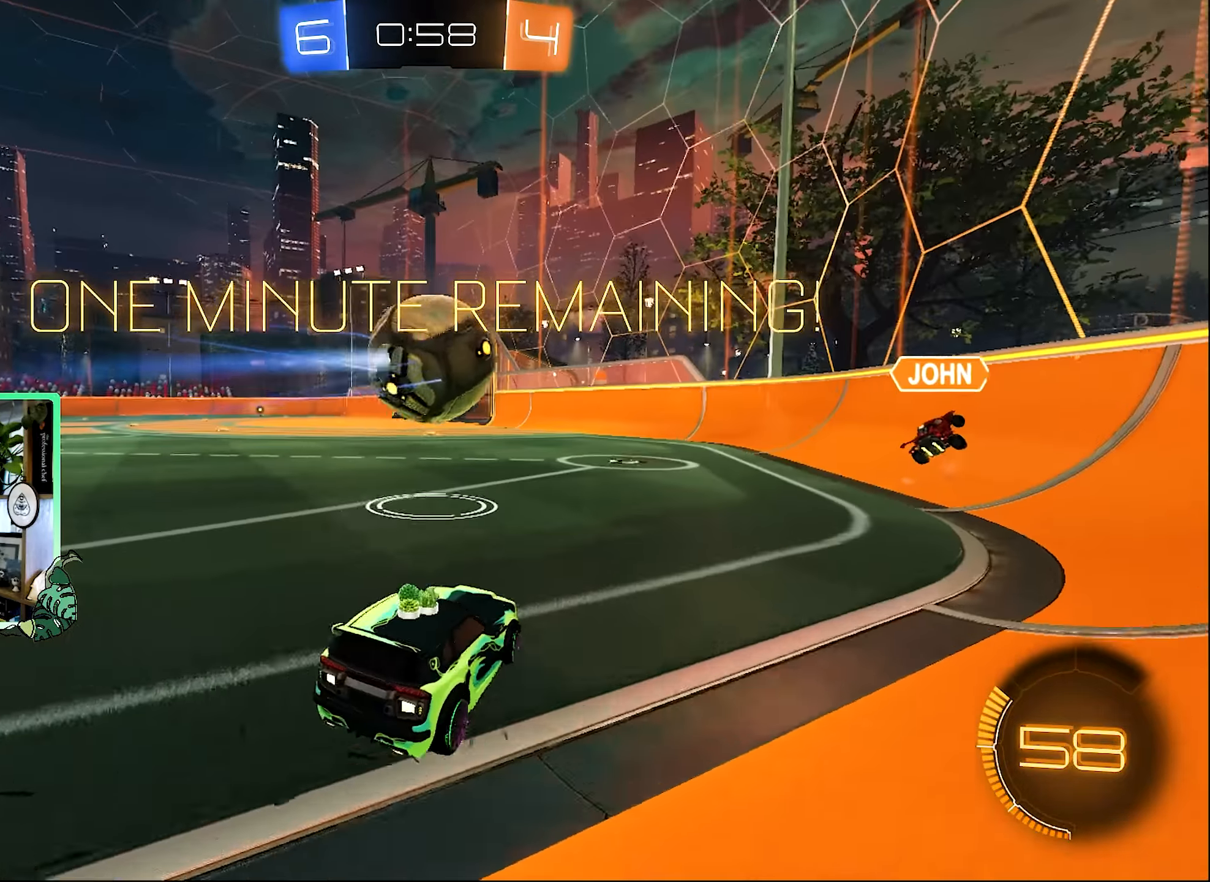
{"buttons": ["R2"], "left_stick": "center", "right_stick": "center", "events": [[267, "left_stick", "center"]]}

---

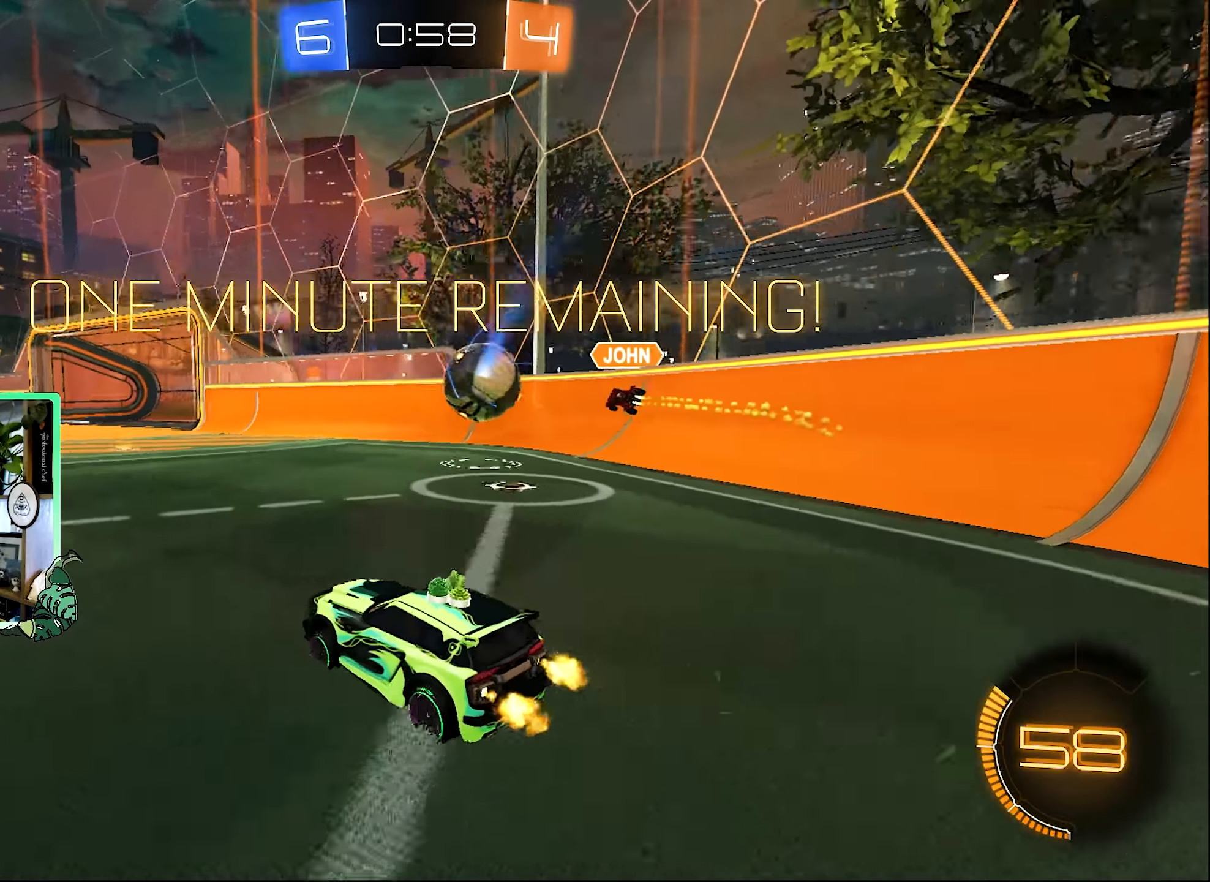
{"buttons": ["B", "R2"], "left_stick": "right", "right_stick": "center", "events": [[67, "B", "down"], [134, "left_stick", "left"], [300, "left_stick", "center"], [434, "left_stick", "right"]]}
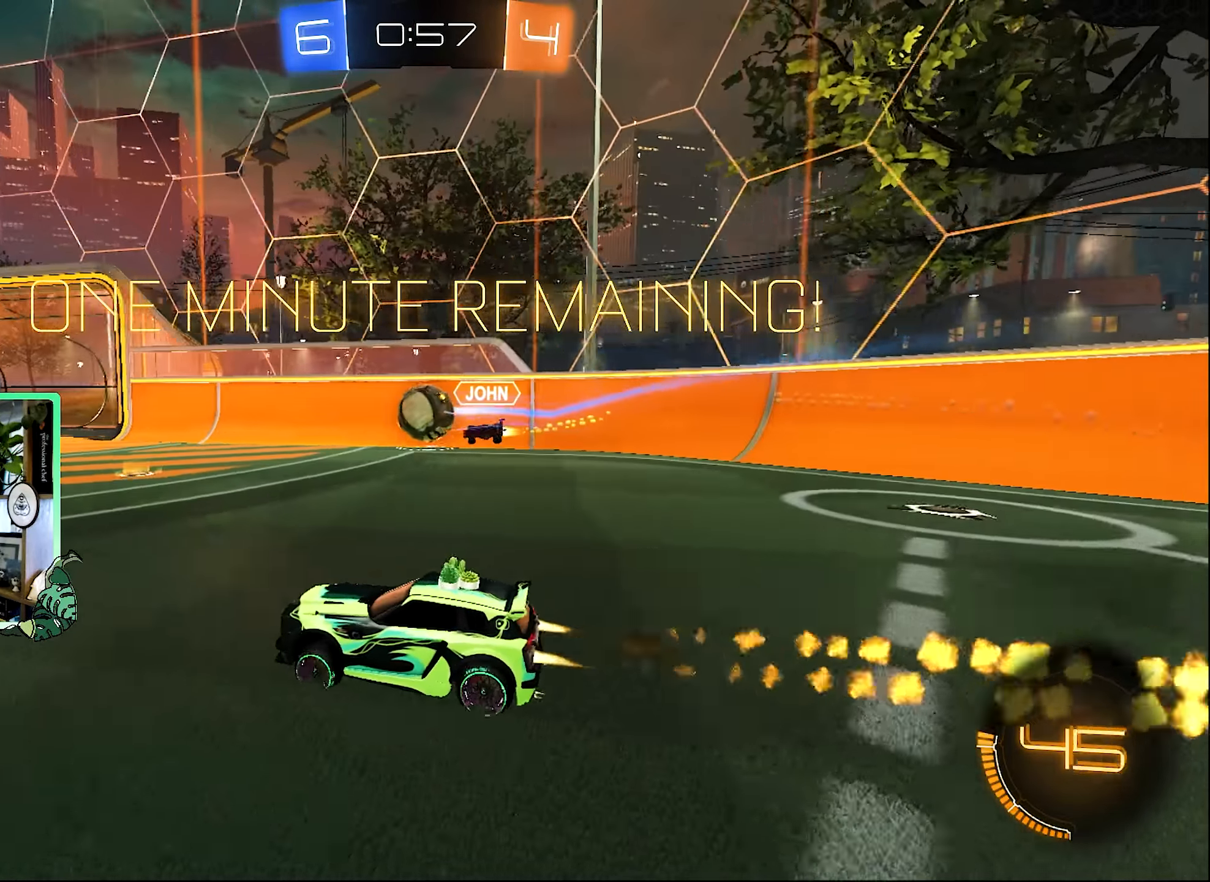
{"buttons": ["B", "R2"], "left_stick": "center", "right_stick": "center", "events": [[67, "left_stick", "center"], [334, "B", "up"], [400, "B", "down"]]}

...

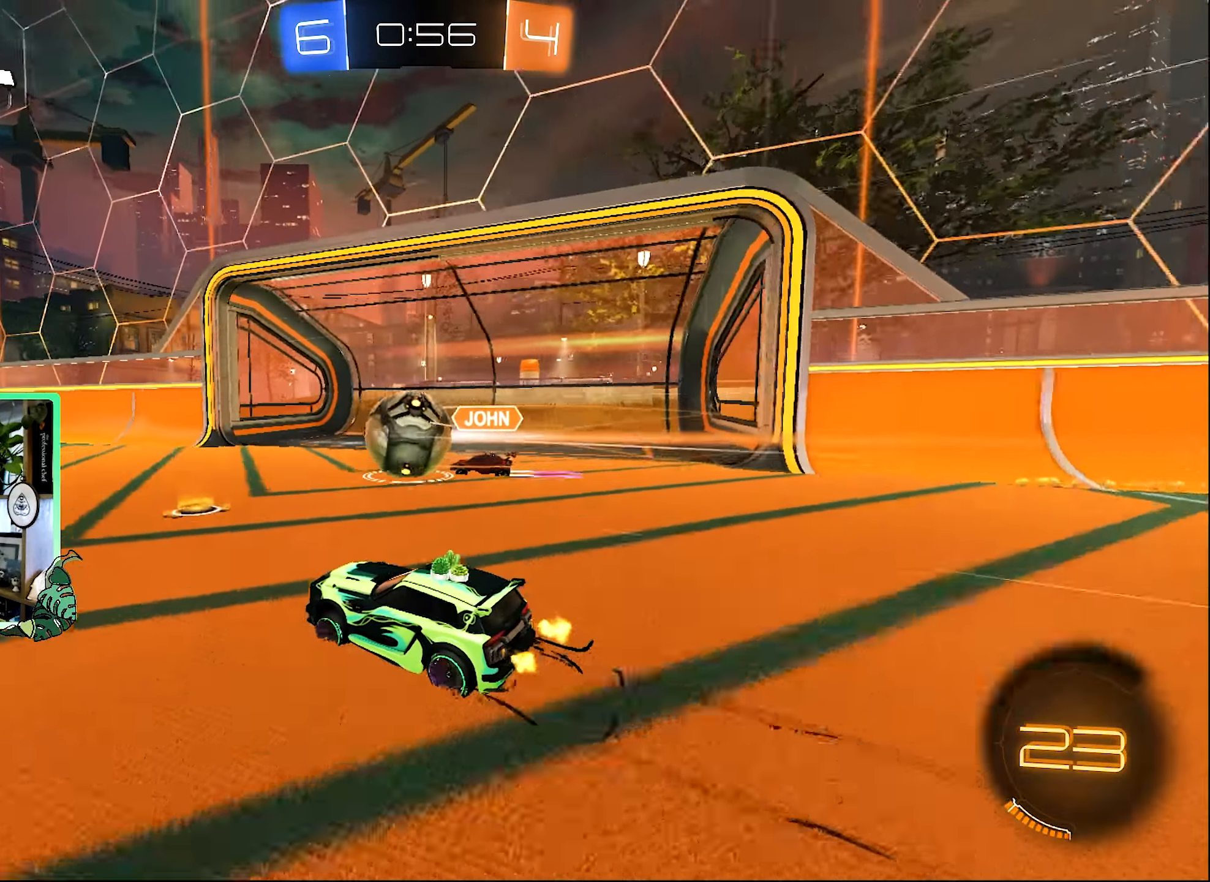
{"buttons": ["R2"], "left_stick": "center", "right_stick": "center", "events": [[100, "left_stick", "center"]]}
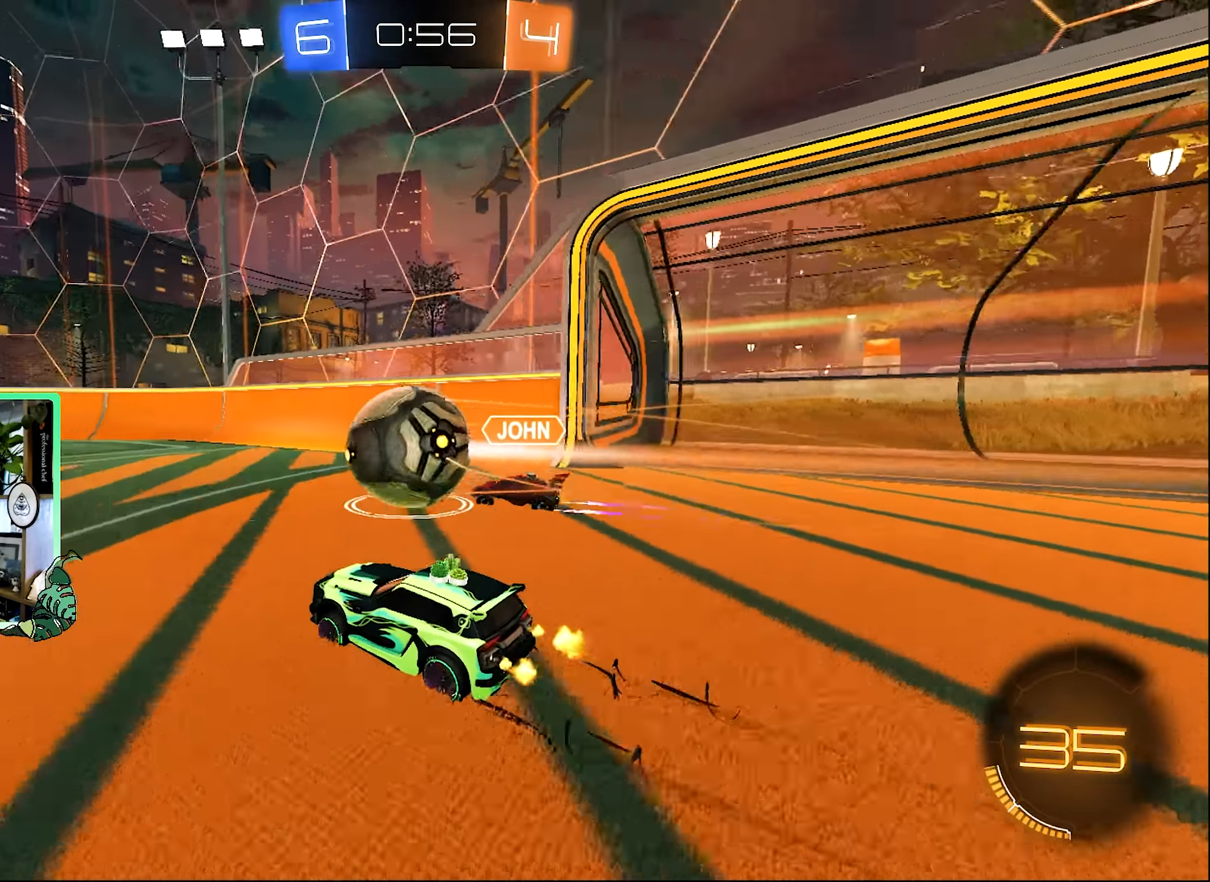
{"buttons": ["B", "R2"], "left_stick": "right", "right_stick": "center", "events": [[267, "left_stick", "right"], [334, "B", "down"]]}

* [WORK ITEM] Your task is to report how many lines of the material include the string "down". Give the number and no other words.

* [RESULT FOR THIS EXERCISE] 3